CAST(TO_CHAR(Completed_Date_Time, 'HH:MI:SS AM') AS CHAR(8))
Convert the values to TIMESTAMP and then you can subtract the values from the values truncated to the start of the day to get an INTERVAL containing the time since midnight and to get the difference you can subtract.
Oracle Setup:
CREATE TABLE table_name ( Business_Start_time, Completed_Date_Time ) AS
SELECT '6:00:00 AM',
TO_DATE( '5/1/2019 12:57:19 PM', 'DD/MM/YYYY HH12:MI:SS AM' )
FROM DUAL
Query:
SELECT ( completed_time - TRUNC( completed_time ) ) -
( start_time - TRUNC( start_time ) ) AS time_difference
FROM (
SELECT TO_TIMESTAMP( business_start_time, 'HH12:MI:SS AM' ) AS start_time,
CAST( Completed_Date_Time AS TIMESTAMP ) AS completed_time
FROM table_name
)
Output:
| TIME_DIFFERENCE |
| :---------------------------- |
| +000000000 06:57:19.000000000 |
db<>fiddle here
Although you wrote both the question and a comment, I'm still not sure what you have and what you want to get. Sample case would help (create table & insert into).

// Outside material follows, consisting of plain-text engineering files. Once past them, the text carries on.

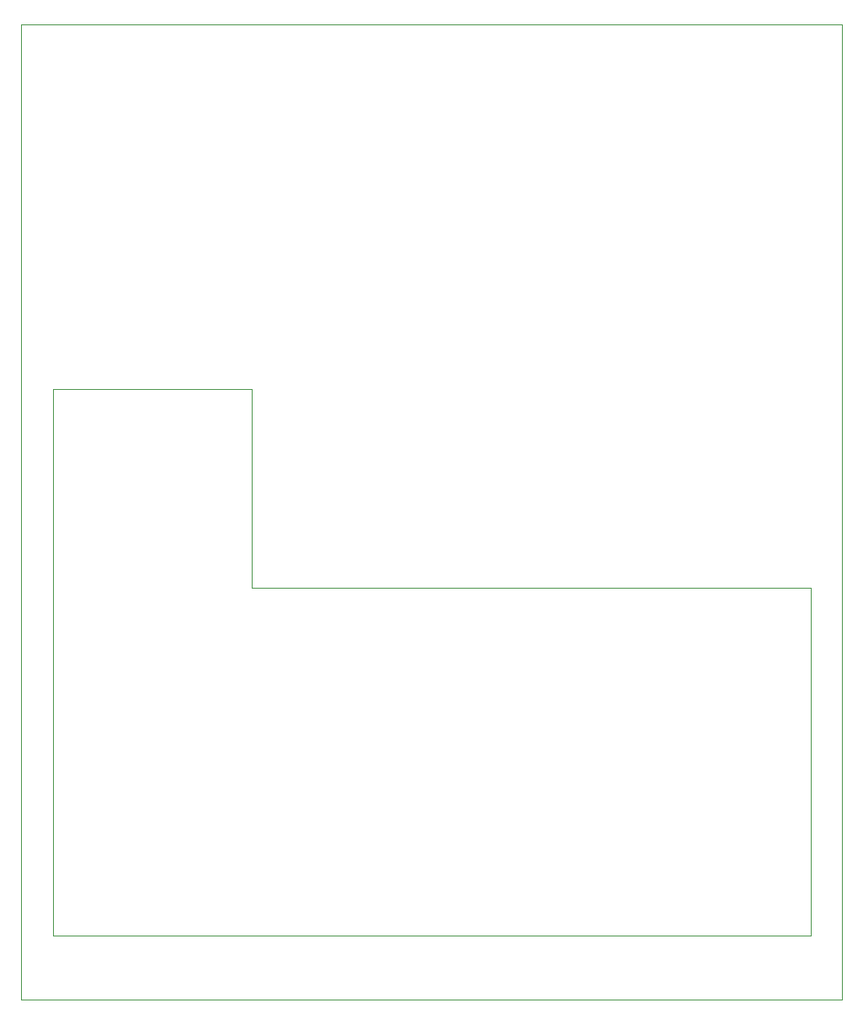
<source format=gbr>
G04 #@! TF.GenerationSoftware,KiCad,Pcbnew,(5.1.2)-2*
G04 #@! TF.CreationDate,2021-08-28T01:11:49-04:00*
G04 #@! TF.ProjectId,MAG_Plus,4d41475f-506c-4757-932e-6b696361645f,rev?*
G04 #@! TF.SameCoordinates,Original*
G04 #@! TF.FileFunction,Profile,NP*
%FSLAX46Y46*%
G04 Gerber Fmt 4.6, Leading zero omitted, Abs format (unit mm)*
G04 Created by KiCad (PCBNEW (5.1.2)-2) date 2021-08-28 01:11:49*
%MOMM*%
%LPD*%
G04 APERTURE LIST*
%ADD10C,0.050000*%
G04 APERTURE END LIST*
D10*
X39200000Y-232600000D02*
X39200000Y-177600000D01*
X59200000Y-197600000D02*
X115410000Y-197600000D01*
X59200000Y-177600000D02*
X59200000Y-197600000D01*
X39200000Y-177600000D02*
X59200000Y-177600000D01*
X115410000Y-197600000D02*
X115400000Y-232590000D01*
X39200000Y-232600000D02*
X115400000Y-232590000D01*
X36000000Y-239000000D02*
X36000000Y-141000000D01*
X118600000Y-239000000D02*
X36000000Y-239000000D01*
X118600000Y-141000000D02*
X118600000Y-239000000D01*
X36000000Y-141000000D02*
X118600000Y-141000000D01*
M02*

</source>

Meanwhile, a few words about it: when subtracting two DATE datatype values, the result is number of days, which means that - if you want to display it in a format which is easier to read & understand - you have to do some calculations (a day has 24 hours; an hour has 60 mintues; and so forth).
Here's an example:
SQL> create table test
2 (business_Start_time date,
3 completed_date_Time date
4 );
Table created.
SQL> insert into test (business_start_time, completed_date_time) values
2 (to_date('05.01.2019 12:57:19', 'dd.mm.yyyy hh24:mi:ss'),
3 to_date('05.01.2019 18:58:20', 'dd.mm.yyyy hh24:mi:ss'));
1 row created.
Simply subtracted, you'd get
SQL> select completed_date_time - business_start_time result from test;
RESULT
----------
,250706019
SQL>
Here's a function which presents such a value in another format, dd:hh:mi (days:hours:minutes) (you can omit days by setting the second parameter to 0):
SQL> create or replace
2 function f_days2ddhhmi (par_broj_dana in number, par_cb_dd in number)
3 return varchar2
4 is
5 /* Converting number of days into dd:hh:mi format
6
7 Date from Date to Diff (days) Retval
8 -------------------- -------------------- -------------- ----------------------------------
9 20.11.2018. 07:00:00 - 20.11.2018. 13:45:00 0,28125 0:06:45 (6 hours 45 minutes)
10 23.10.2018. 07:00:00 - 25.10.2018. 22:12:00 2,63333 2:15:12 (2 daysa 15 hours 12 minutes)
11
12 PAR_BROJ_DANA: 0.28125
13 PAR_CB_DD : display number of days or not? 1 - yes --> 0:06:45
14 0 - no --> 06:45
15 */
16 l_broj_dana number := round (par_broj_dana, 15); -- to avoid 1.99999999999999 days = 1 day 24 hours
17 retval varchar2 (20);
18 begin
19 with podaci
20 as (select trunc (l_broj_dana) broj_dana,
21 round (mod (l_broj_dana * 24, 24), 2) broj_sati
22 from dual)
23 select decode (par_cb_dd,
24 1, lpad (p.broj_dana, 2, '0') || ':',
25 0, null)
26 || lpad (trunc (p.broj_sati), 2, '0')
27 || ':'
28 || lpad (round ( (p.broj_sati - trunc (p.broj_sati)) * 60),
29 2,
30 '0')
31 into retval
32 from podaci p;
33
34 return retval;
35 end f_days2ddhhmi;
36 /
Function created.
Applied to the test table, you'd get
SQL> select f_days2ddhhmi(completed_date_time - business_start_time, 0) result
2 from test;
RESULT
--------------------------------------------------------------------------------
06:01
which means that the difference is 6 hours and 1 minute.
If that's what you asked, see whether you can use it. Feel free to enhance it to seconds etc. if necessary.